Merge the technology-specific series into a single tidy DataFrame, then reshape to long form for plotting and diagnostics.

In [None]:
energy_wide = world_frames["Total Renewable"].rename(columns={"Renewables (% equivalent primary energy)": "Total Renewable"})
for name, df in world_frames.items():
    if name == "Total Renewable":
        continue
    col_name = df.columns[-1]
    energy_wide = energy_wide.merge(df.rename(columns={col_name: name}), on="Year", how="left")

ergy_wide["Year"] = energy_wide["Year"].astype(int)
energy_long = energy_wide.melt(id_vars="Year", var_name="Source", value_name="Share")
energy_long["Share"] = energy_long["Share"].clip(lower=0)
energy_long = energy_long.dropna()
quick_snapshot(energy_wide.tail(), name="Merged energy shares")

## 🔁 Loop 3 — Self-diagnose with quick checks (6 min)

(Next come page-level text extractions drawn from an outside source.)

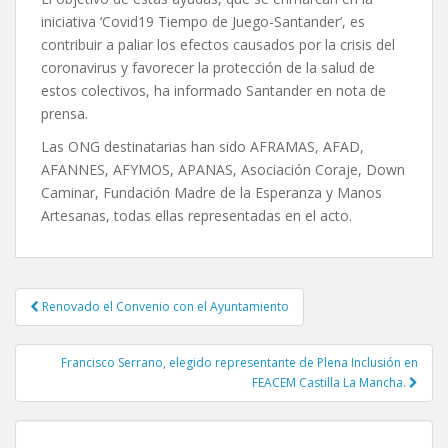
iniciativa ‘Covid19 Tiempo de Juego-Santander’, es
contribuir a paliar los efectos causados por la crisis del
coronavirus y favorecer la protección de la salud de
estos colectivos, ha informado Santander en nota de
prensa.
Las ONG destinatarias han sido AFRAMAS, AFAD,
AFANNES, AFYMOS, APANAS, Asociación Coraje, Down
Caminar, Fundación Madre de la Esperanza y Manos
Artesanas, todas ellas representadas en el acto.
Renovado el Convenio con el Ayuntamiento
Navegación de entradas
Francisco Serrano, elegido representante de Plena Inclusión en
FEACEM Castilla La Mancha.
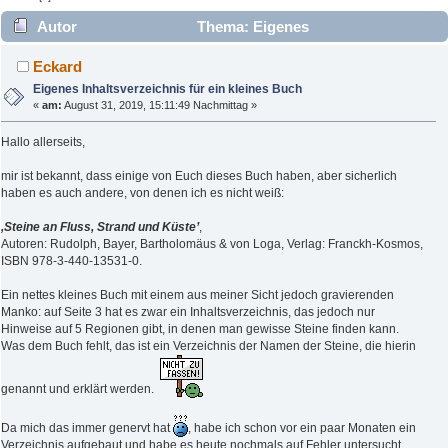
Autor
Thema: Eigenes
Inhaltsverzeichnis für ein kleines Buch (Gelesen 2634 mal)
Eckard
Eigenes Inhaltsverzeichnis für ein kleines Buch
«
am:
August 31, 2019, 15:11:49 Nachmittag »
Hallo allerseits,
mir ist bekannt, dass einige von Euch dieses Buch haben, aber sicherlich
haben es auch andere, von denen ich es nicht weiß:
‚Steine an Fluss, Strand und Küste’
,
Autoren: Rudolph, Bayer, Bartholomäus & von Loga, Verlag: Franckh-Kosmos,
ISBN 978-3-440-13531-0.
Ein nettes kleines Buch mit einem aus meiner Sicht jedoch gravierenden
Manko: auf Seite 3 hat es zwar ein Inhaltsverzeichnis, das jedoch nur
Hinweise auf 5 Regionen gibt, in denen man gewisse Steine finden kann.
Was dem Buch fehlt, das ist ein Verzeichnis der Namen der Steine, die hierin
genannt und erklärt werden.
Da mich das immer genervt hat
, habe ich schon vor ein paar Monaten ein
Verzeichnis aufgebaut und habe es heute nochmals auf Fehler untersucht,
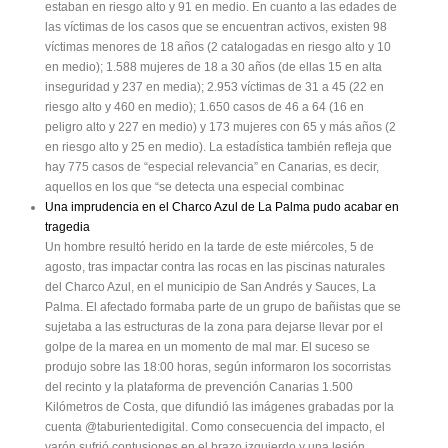
estaban en riesgo alto y 91 en medio. En cuanto a las edades de
las víctimas de los casos que se encuentran activos, existen 98
víctimas menores de 18 años (2 catalogadas en riesgo alto y 10
en medio); 1.588 mujeres de 18 a 30 años (de ellas 15 en alta
inseguridad y 237 en media); 2.953 víctimas de 31 a 45 (22 en
riesgo alto y 460 en medio); 1.650 casos de 46 a 64 (16 en
peligro alto y 227 en medio) y 173 mujeres con 65 y más años (2
en riesgo alto y 25 en medio). La estadística también refleja que
hay 775 casos de “especial relevancia” en Canarias, es decir,
aquellos en los que “se detecta una especial combinac
Una imprudencia en el Charco Azul de La Palma pudo acabar en
tragedia
Un hombre resultó herido en la tarde de este miércoles, 5 de
agosto, tras impactar contra las rocas en las piscinas naturales
del Charco Azul, en el municipio de San Andrés y Sauces, La
Palma. El afectado formaba parte de un grupo de bañistas que se
sujetaba a las estructuras de la zona para dejarse llevar por el
golpe de la marea en un momento de mal mar. El suceso se
produjo sobre las 18:00 horas, según informaron los socorristas
del recinto y la plataforma de prevención Canarias 1.500
Kilómetros de Costa, que difundió las imágenes grabadas por la
cuenta @taburientedigital. Como consecuencia del impacto, el
varón sufrió contusiones en el brazo izquierdo y una lesión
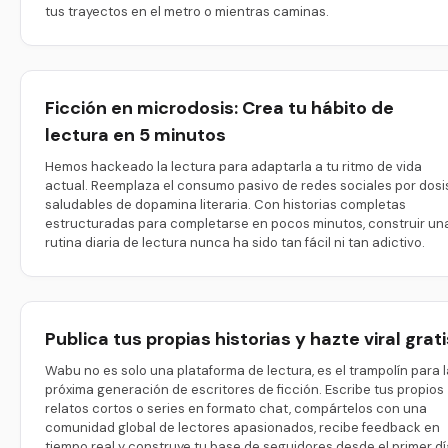
tus trayectos en el metro o mientras caminas.
Ficción en microdosis: Crea tu hábito de
lectura en 5 minutos
Hemos hackeado la lectura para adaptarla a tu ritmo de vida
actual. Reemplaza el consumo pasivo de redes sociales por dosi
saludables de dopamina literaria. Con historias completas
estructuradas para completarse en pocos minutos, construir un
rutina diaria de lectura nunca ha sido tan fácil ni tan adictivo.
Publica tus propias historias y hazte viral grati
Wabu no es solo una plataforma de lectura, es el trampolín para l
próxima generación de escritores de ficción. Escribe tus propios
relatos cortos o series en formato chat, compártelos con una
comunidad global de lectores apasionados, recibe feedback en
tiempo real y construye tu base de seguidores desde el primer dí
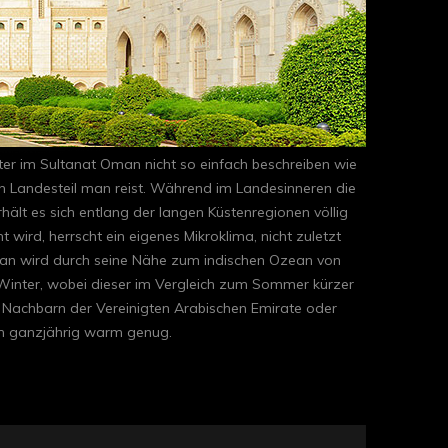
ter im Sultanat Oman nicht so einfach beschreiben wie
n Landesteil man reist. Während im Landesinneren die
t es sich entlang der langen Küstenregionen völlig
rd, herrscht ein eigenes Mikroklima, nicht zuletzt
an wird durch seine Nähe zum indischen Ozean von
Winter, wobei dieser im Vergleich zum Sommer kürzer
m Nachbarn der Vereinigten Arabischen Emirate oder
ch ganzjährig warm genug.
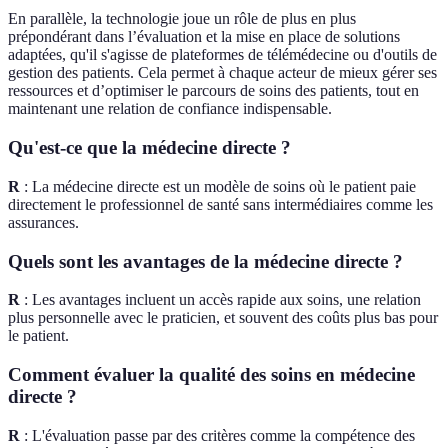
En parallèle, la technologie joue un rôle de plus en plus
prépondérant dans l’évaluation et la mise en place de solutions
adaptées, qu'il s'agisse de plateformes de télémédecine ou d'outils de
gestion des patients. Cela permet à chaque acteur de mieux gérer ses
ressources et d’optimiser le parcours de soins des patients, tout en
maintenant une relation de confiance indispensable.
Qu'est-ce que la médecine directe ?
R
: La médecine directe est un modèle de soins où le patient paie
directement le professionnel de santé sans intermédiaires comme les
assurances.
Quels sont les avantages de la médecine directe ?
R
: Les avantages incluent un accès rapide aux soins, une relation
plus personnelle avec le praticien, et souvent des coûts plus bas pour
le patient.
Comment évaluer la qualité des soins en médecine
directe ?
R
: L'évaluation passe par des critères comme la compétence des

Look for data quality issues before plotting:

- Shares should stay between 0 and 100.  
- Total renewable share should exceed the sum of solar + wind alone.  
- Growth should accelerate after ~2000.

In [None]:
assert energy_long["Share"].between(0, 100).all(), "Energy shares should stay within 0-100%."
recent = energy_wide.query("Year >= 2000")
print("Average renewable share since 2000: {:.1f}%".format(recent["Total Renewable"].mean()))
print(
    "Solar + Wind share 2022: {:.1f}%".format(
        energy_wide.loc[energy_wide["Year"].idxmax(), ["Wind", "Solar"]].sum()
    )
)
quick_snapshot(energy_long.query("Year in [1970, 2000, 2022]").head(6), name="Sample long-form rows")

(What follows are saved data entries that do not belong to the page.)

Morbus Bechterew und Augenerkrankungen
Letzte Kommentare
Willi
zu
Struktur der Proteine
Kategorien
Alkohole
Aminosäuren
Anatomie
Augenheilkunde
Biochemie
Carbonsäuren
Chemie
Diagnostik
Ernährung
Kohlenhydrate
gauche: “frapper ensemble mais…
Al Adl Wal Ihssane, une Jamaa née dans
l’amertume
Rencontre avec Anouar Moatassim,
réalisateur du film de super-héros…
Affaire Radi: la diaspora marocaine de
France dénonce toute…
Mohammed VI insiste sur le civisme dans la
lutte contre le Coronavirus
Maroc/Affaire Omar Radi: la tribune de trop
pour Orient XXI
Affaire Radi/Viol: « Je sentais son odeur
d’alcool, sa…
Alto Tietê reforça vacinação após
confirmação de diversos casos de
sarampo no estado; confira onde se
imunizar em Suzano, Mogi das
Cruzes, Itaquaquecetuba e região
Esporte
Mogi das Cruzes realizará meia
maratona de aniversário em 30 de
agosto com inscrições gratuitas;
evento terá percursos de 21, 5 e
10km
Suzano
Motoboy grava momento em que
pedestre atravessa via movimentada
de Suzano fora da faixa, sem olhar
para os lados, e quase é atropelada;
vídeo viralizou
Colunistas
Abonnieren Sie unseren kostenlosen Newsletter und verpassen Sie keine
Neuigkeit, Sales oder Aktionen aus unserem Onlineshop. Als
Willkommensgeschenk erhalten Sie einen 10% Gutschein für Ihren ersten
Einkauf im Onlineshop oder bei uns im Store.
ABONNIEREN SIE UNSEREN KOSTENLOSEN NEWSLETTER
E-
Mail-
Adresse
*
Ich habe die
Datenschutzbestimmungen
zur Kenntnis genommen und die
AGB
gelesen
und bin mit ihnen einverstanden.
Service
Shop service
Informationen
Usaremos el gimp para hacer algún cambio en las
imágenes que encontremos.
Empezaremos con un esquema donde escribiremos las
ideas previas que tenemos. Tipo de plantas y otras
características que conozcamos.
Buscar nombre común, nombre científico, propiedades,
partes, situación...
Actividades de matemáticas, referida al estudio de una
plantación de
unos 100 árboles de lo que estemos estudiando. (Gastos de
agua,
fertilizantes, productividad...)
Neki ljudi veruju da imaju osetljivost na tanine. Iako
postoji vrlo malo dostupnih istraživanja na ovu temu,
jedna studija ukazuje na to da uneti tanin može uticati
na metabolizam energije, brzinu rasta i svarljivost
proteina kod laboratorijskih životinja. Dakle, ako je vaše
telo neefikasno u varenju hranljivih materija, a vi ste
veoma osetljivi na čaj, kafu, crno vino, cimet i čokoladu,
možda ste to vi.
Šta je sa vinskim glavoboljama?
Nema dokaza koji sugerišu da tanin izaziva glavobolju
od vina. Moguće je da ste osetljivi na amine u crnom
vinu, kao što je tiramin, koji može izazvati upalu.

## 🔁 Loop 4 — Visualize responsibly (12 min)

Use a colorblind-safe palette, label every axis, and highlight the inflection when wind and solar accelerate. Finish with the Claim → Evidence table.

In [None]:
sns.set_theme(style="whitegrid")
color_map = dict(
    zip(
        ["Total Renewable", "Hydro", "Wind", "Solar"],
        sns.color_palette("colorblind", 4),
    )
)
fig, ax = plt.subplots()
for source, group in energy_long.groupby("Source"):
    ax.plot(group["Year"], group["Share"], label=source, linewidth=2.5, color=color_map[source])
ax.set_title(TITLE)
ax.set_xlabel("Year")
ax.set_ylabel(UNITS)
ax.set_ylim(0, max(energy_wide[["Total Renewable", "Hydro", "Wind", "Solar"]].max()) + 5)
ax.legend(title="Source", loc="upper left")
inflection_year = 2010
inflection_value = energy_wide.set_index("Year").loc[inflection_year, "Wind"] + energy_wide.set_index("Year").loc[inflection_year, "Solar"]
ax.annotate(
    ANNOTATION,
    xy=(2022, energy_wide.set_index("Year").loc[2022, ["Wind", "Solar"]].sum()),
    xytext=(1995, 25),
    arrowprops=dict(arrowstyle="->", color="#444444"),
    bbox=dict(boxstyle="round,pad=0.3", fc="white", ec="#666666"),
)
ax.text(
    0.01,
    -0.2,
    f"{SOURCE} | Units: {UNITS}",
    transform=ax.transAxes,
    fontsize=10,
    color="#555555",
)
plt.suptitle(SUBTITLE, fontsize=13, y=1.02, color="#444444")
plt.tight_layout()
plt.show()

In [None]:
assert energy_wide["Total Renewable"].iloc[-1] >= energy_wide[["Wind", "Solar"]].sum(axis=1).iloc[-1]
print("Latest total renewable share: {:.1f}%".format(energy_wide["Total Renewable"].iloc[-1]))

In [None]:
from IPython.display import Markdown

claim = "Renewables moved from niche to mainstream in the global energy mix."
evidence = (
    "Total renewable share climbed from ~6% in 1965 to nearly 15% today, while wind+solar jumped from near-zero to double digits."
)
visual = "Four-line Matplotlib chart with colorblind-safe palette and annotated 2022 milestone."
takeaway = "Energy transitions compound slowly, so celebrating growth means acknowledging hydro’s legacy and the recent surge of wind+solar."
Markdown(
    f"""
| Claim | Evidence | Visual | Takeaway |
| --- | --- | --- | --- |
| {claim} | {evidence} | {visual} | {takeaway} |
"""
)

## 💾 Save the figure for the teacher dashboard

In [None]:
save_last_fig("day02_solution_plot.png")

## ✅ Exit Ticket

- Which renewable technology changed the fastest after 2010?  
- What questions would you ask about regions hidden inside the `World` aggregate?  
- How might you extend this chart for fast finishers (e.g., add stacked area or regional comparison)?